Я чувствовала себя собакой, что мечется по клетке под действием инфразвука, который не может уловить человеческий слух. Когда меня начало ощутимо тошнить, я не выдержала и встала. На ходу накидывая халат, вышла из комнаты. Постучалась к Дине, но та не открыла и не отозвалась – не настаивать же, не ломиться. Потому я, мгновение поразмыслив, отправилась к Хилберту. Да пусть посмеётся надо мной, пусть разозлится и отчитает, но казалось, что рядом с ним сейчас мне будет спокойнее. Рядом хоть с кем-то, кого я знаю дольше всего здесь.
Только чем ближе я подходила к его комнате, тем громче становился зов в голове. А затем взвыл, как остановилась у двери, уже зажимая уши ладонями, словно это могло помочь. Меня явственно давило к полу, будто некая сила хотела размазать по этим камням, не оставив ничего целого.
– Хилберт. – Я постучала одной рукой, почти поскреблась – до того плохо мне стало. – Хилберт, прошу…

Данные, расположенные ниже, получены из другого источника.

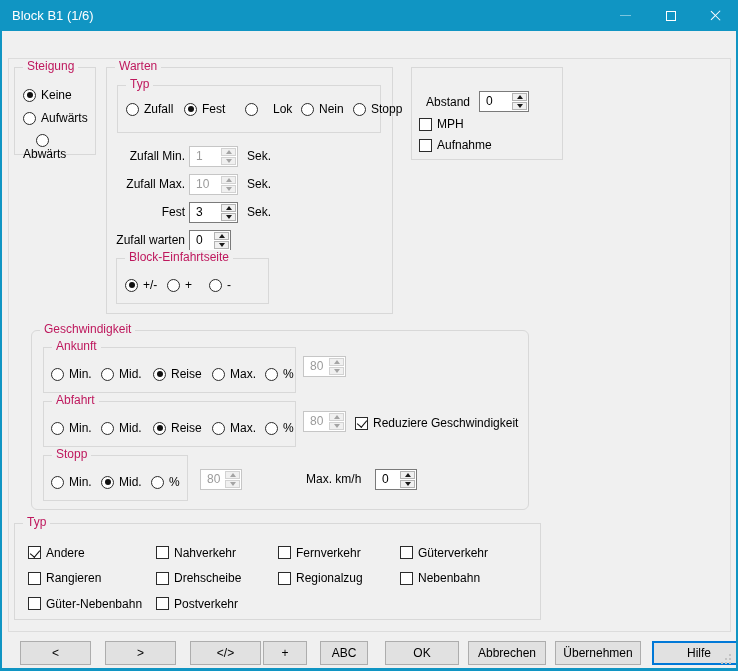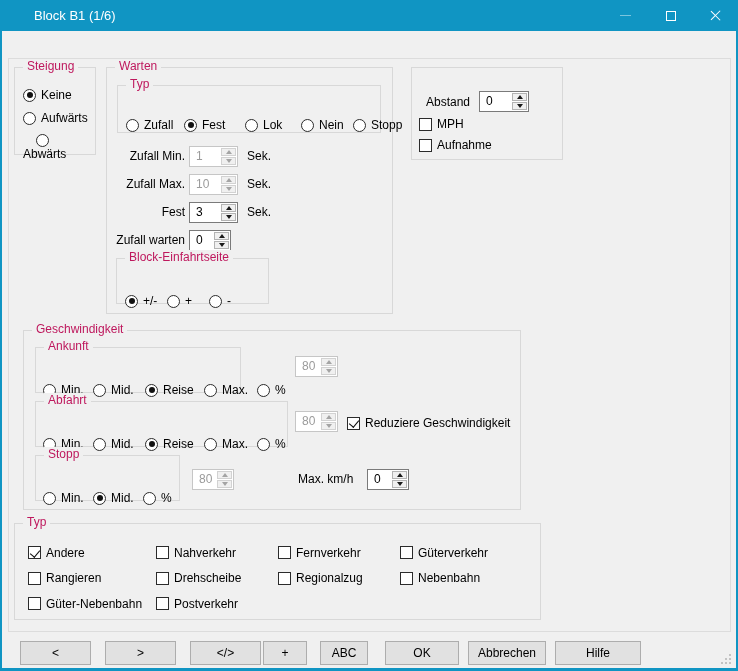--- a/index.html
+++ b/index.html
@@ -10,21 +10,21 @@
   }
   html,body{margin:0;padding:0;background:#fff;}
   .window{
     position:relative;width:738px;height:671px;box-sizing:border-box;
     background:var(--bg);overflow:hidden;
     border-left:2px solid var(--teal);border-right:2px solid var(--teal);border-bottom:3px solid var(--teal);
     font-family:"Liberation Sans","DejaVu Sans",sans-serif;color:#000;
   }
   
   .titlebar{height:31px;margin:0 -2px;background:var(--teal);display:flex;align-items:center;}
-  .title-text{flex:1;color:#fff;font-size:13px;padding-left:12px;white-space:nowrap;margin-left:22px;}
+  .title-text{flex:1;color:#fff;font-size:13px;padding-left:12px;white-space:nowrap;}
   .win-btns{display:flex;height:100%;}
   .wbtn{width:45px;height:100%;display:flex;align-items:center;justify-content:center;}
   .dash{width:11px;height:1px;background:rgba(255,255,255,.45);}
   .sq{width:10px;height:10px;border:1px solid #fff;box-sizing:border-box;}
   .xx{position:relative;width:13px;height:13px;}
   .xx::before,.xx::after{content:"";position:absolute;left:6px;top:0;width:1.4px;height:13px;background:#fff;}
   .xx::before{transform:rotate(45deg);}
   .xx::after{transform:rotate(-45deg);}
   
   .bodyarea{position:relative;height:637px;font-size:12px;}
@@ -38,24 +38,24 @@
   .grp{position:absolute;box-sizing:border-box;border:1px solid var(--grpborder);background:var(--bg);z-index:2;}
   .glabel{position:absolute;top:-9px;left:8px;background:var(--bg);padding:0 4px;font-size:12px;line-height:15px;color:#be185d;white-space:nowrap;}
   
   .radio{display:inline-flex;align-items:center;font-size:12px;white-space:nowrap;}
   .rb{width:13px;height:13px;box-sizing:border-box;border:1px solid #2b2b2b;border-radius:50%;background:#fff;margin-right:5px;position:relative;flex:none;}
   .radio.sel .rb::after{content:"";position:absolute;left:2.5px;top:2.5px;width:6px;height:6px;border-radius:50%;background:#111;}
   .vradios .radio{position:absolute;left:8px;}
   .vradios .radio:nth-child(1){top:20px;}
   .vradios .radio:nth-child(2){top:43px;}
   .vradios .radio:nth-child(3){top:66px;flex-direction:column;}
-  .hradios .radio{position:absolute;margin-top:16px;}
+  .hradios .radio{position:absolute;}
   .typrow .radio:nth-child(1){left:8px;top:16px;}
   .typrow .radio:nth-child(2){left:66px;top:16px;}
-  .typrow .radio:nth-child(3){left:127px;top:16px;}
+  .typrow .radio:nth-child(3){left:127px;top:16px;gap:10px;}
   .typrow .radio:nth-child(4){left:183px;top:16px;}
   .typrow .radio:nth-child(5){left:235px;top:16px;}
   .einrow .radio:nth-child(1){left:8px;top:19px;}
   .einrow .radio:nth-child(2){left:50px;top:19px;}
   .einrow .radio:nth-child(3){left:92px;top:19px;}
   .speedrow .radio:nth-child(1){left:7px;top:19px;}
   .speedrow .radio:nth-child(2){left:57px;top:19px;}
   .speedrow .radio:nth-child(3){left:109px;top:19px;}
   .speedrow .radio:nth-child(4){left:168px;top:19px;}
   .speedrow .radio:nth-child(5){left:221px;top:19px;}
@@ -257,24 +257,24 @@
             <span class="cb"></span>
             <span>MPH</span>
           </span>
           <span class="check">
             <span class="cb"></span>
             <span>Aufnahme</span>
           </span>
         </div>
     </div>
 
-    <div class="grp" style="left:21px;top:299px;width:498px;height:180px;">
+    <div class="grp" style="left:29px;top:299px;width:498px;height:180px;border-radius:6px;">
       <span class="glabel">Geschwindigkeit</span>
 
-      <div class="grp" style="left:11px;top:16px;width:206px;height:46px;text-align:right;">
+      <div class="grp" style="left:11px;top:16px;width:253px;height:46px;text-align:right;">
         <span class="glabel">Ankunft</span>
         <div class="hradios speedrow">
             <span class="radio">
               <span class="rb"></span>
               <span class="rtext">Min.</span>
             </span>
             <span class="radio">
               <span class="rb"></span>
               <span class="rtext">Mid.</span>
             </span>
@@ -420,20 +420,21 @@
     </div>
 
     <div class="footer">
         <button class="fbtn">&lt;</button>
         <button class="fbtn">&gt;</button>
         <button class="fbtn">&lt;/&gt;</button>
         <button class="fbtn">+</button>
         <button class="fbtn">ABC</button>
         <button class="fbtn">OK</button>
         <button class="fbtn">Abbrechen</button>
+        <button class="fbtn">Übernehmen</button>
         <button class="fbtn focused">Hilfe</button>
       </div>
 
     <div class="grip">
         <span></span>
       </div>
   </div>
 </div>
 
 </body></html>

Я звала его то громче, то тише, дёргала запертую дверь, не веря в то, что он не откроет. Наверное, я кричала даже, уже оседая на холодные камни. И вдруг кто-то подхватил меня под локоть, поднимая с пола. Я повернулась, почти ничего не соображая: Алдрик смотрел на меня сверху вниз и что-то говорил, но ни единого слова нельзя было разобрать. За его спиной, кутаясь в огромную вязаную шаль, топталась Дине. Она боязливо выглядывала из-за его плеча и всхлипывала, то и дело вытирая слёзы, блестевшие на ресницах.
Так и не добившись ничего вразумительного, Алдрик отпустил меня и сам дёрнул дверь в комнату Хилберта. Позвал его, кажется, раз и другой, а затем махнул рукой в сторону лестницы.
– Принесите другой ключ, мейси. Я не выбью, – обратился к Дине. Я едва расслышала его слова.
Девушка тут же умчалась, а Страж вперился в меня. Я еле-еле держалась на ногах, прислонившись плечом к стене, и смотрела на него в ответ.
– Это он слышит зов, да? – спросила, едва узнавая свой собственный голос.
Алдрик помедлил немного и кивнул.
– А вы слышите вместе с ним. Вы его Ключ. Проклятье…
Смутно всплыл в голове рассказ Дине о том, что каждому Стражу предназначен божественной волей один Ключ. Могут быть и другие, но если удаётся в жизни повстречать тот самый – это очень большая удача. Именно он даст Стражу наибольшую силу. Некоторые проживали до старости, так и не увидев его, не познав.